As temperatures plunge during shorter winter days, solar power might be the last thing on your mind.
But renewable energy advocates and environmentalists say winter would be a reasonable time to consider going solar.
Solar energy will play a growing part of the Phoenix energy supply in one way or another. The Arizona Republic reported in November that Salt River Project plans to add 1,000 megawatts of solar capacity to its system over seven years, enough energy to supply about a quarter million homes.
Many homeowners aren’t waiting, opting instead to install their own rooftop systems. Phoenix residents tend to wait until closer to summer before exploring options and signing contracts, said Brandon Cheshire, founder of SunHarvest Solar. There are pros and cons to this.
Along with weighing those benefits, there are other questions related to weather, climate and even animals that people new to solar energy have asked.
From how to stop pigeons from nesting on solar panels to whether extreme heat would affect a photovoltaic, or PV, system, several experts discussed common misconceptions about how the environment affects rooftop solar power.
1. Is summer a better time to install solar panels?
Not necessarily.

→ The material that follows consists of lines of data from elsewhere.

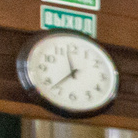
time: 11:37
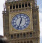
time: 12:33
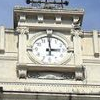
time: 2:59
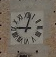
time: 9:02
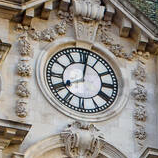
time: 8:01
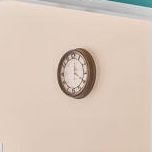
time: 12:19
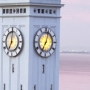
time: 7:03
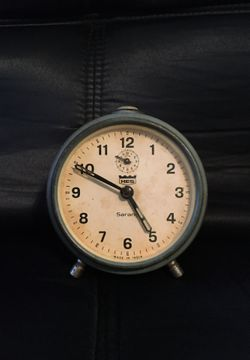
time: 4:49
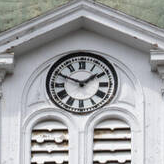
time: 1:49
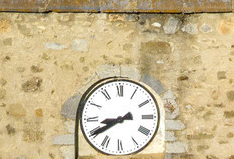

Although Phoenix racks up nearly 300 days of sunshine every year, solar companies find most people don’t think of installing a PV system until summer is nearly upon them.
“We get most of our inquiries at the start of summer, when people get their first big electrical bill,” Cheshire said. “Then they start winding down close to the holidays and tax season when people are more preoccupied with travels, buying presents, school being out.”